Bila saya menarik ke wilayah yang lebih luas, ke panggung penyair Jawa Timur. Banyak penyair mengolah khasanah lokal, bahkan wicara sehari-harinya dalam puisi. Boleh saya menyebut Dadang dengan puisi Ludruknya atau F. Aziz Manna mengolah permainan tradisional seperti Kekean dalam kumpulan puisinya Playon. Mulia hampir tak menyentuh hal demikian. Dia “murni”, kalau tak menyebut memakai kacamata kuda. Jalan dengan gontai kepenyairannya sendiri. Sayangnya hal tersebut tidak menjadikannya khas. Ia tidak berhasil keluar dari kerumunan air bah puisi. Saya hampir-hampir sulit mengingat puisi-puisinya dalam kumpulan tersebut, perlu usaha ekstra untuk mencermati satu persatu judul hingga ke sumsumnya, kata.

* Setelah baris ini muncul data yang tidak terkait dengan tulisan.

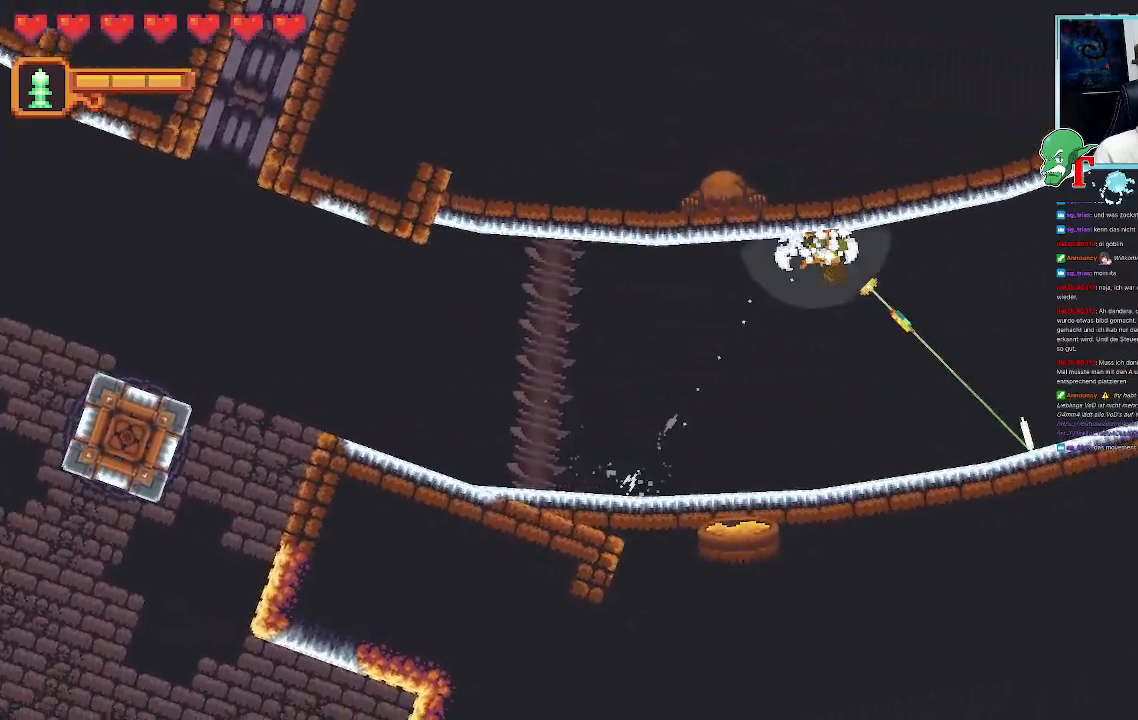
{"buttons": [], "left_stick": "up-right", "right_stick": "center", "events": [[268, "left_stick", "up-right"]]}
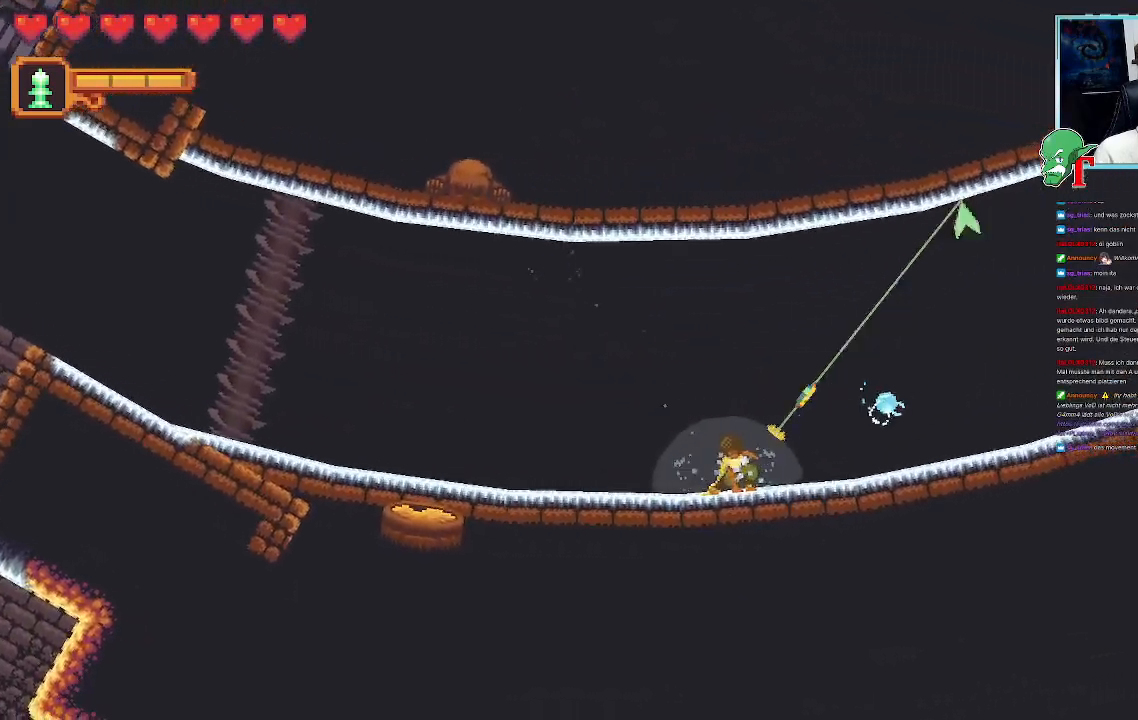
{"buttons": [], "left_stick": "up-right", "right_stick": "center", "events": [[17, "left_stick", "up"], [118, "left_stick", "up-right"]]}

Saya menyarankan Mulia untuk membaca Buku Lima Pusaran, bunga rampai puisi FSS 2007 setidaknya Mulia akan membaca kata pengantar Nirwan yang menyebutkan, Sesungguhnya penyair hanyalah pengrajin biasa. Kalimat lain; Setiap kali membaca puisi yang baik, kita tahu bahwa puisi yang demikian itu hanyalah hasil ketrampilan berolah bahasa; ya,’hanyalah’, sebab memang tidak ada peralatan penyair selain bahasa. Dengan menganggap menulis puisi sebagai olah ketrampilan diharapkan menulis puisi menjadi menyenangkan untuk membolak-balik kemungkinan, baik tema, sudut pandang, pemilihan kata dan seterusnya.
Puisi Mulia hampir tidak berupaya merubah sudut pandang, atau mempersonifikasikan objeknya. Kita baca puisi berikut, sekedar mengambil salah satu sajaknya.

I Love Magrib
Siluet cahaya
Menjuntai melukis cakrawala
Di penghujung hari
Elok menghiasi senja
Berhamburan jantan betina
Menuju sudut langit, memenuhi panggilan
Suara yang begitu menggetarkan
Namun terasa asing di zaman sekarang
Maghrib telah datang
Menjadi pelabuhan bagi nelayan
Menjadi istana bagi mereka yang papa
Berubah mercusuar untuk mereka
Yang hilang dalam kegelapan
Magrib oh Magrib
Pengganti senja
Kala malam melebarkan sayapnya

Mojokerto, 14 Agustus 2014

Puisi ini kita tahu hanya mendeskripsikan tentang magrib dengan sudut pandang penyair melihat ke langit senja. Mulia menyebut semua imaji tentang senja dan kaitanya bahwa dia sangat gandrung dengan suasana tersebut. Pandangan mulia tentu saja hampir sama dengan kacamata saya atau siapa pun pada saat magrib melihat ke pantai dan senja akan terbenam. Barangkali hasilnya akan berbeda bila Mulia mempersofikasikan perahu atau senja atau magrib.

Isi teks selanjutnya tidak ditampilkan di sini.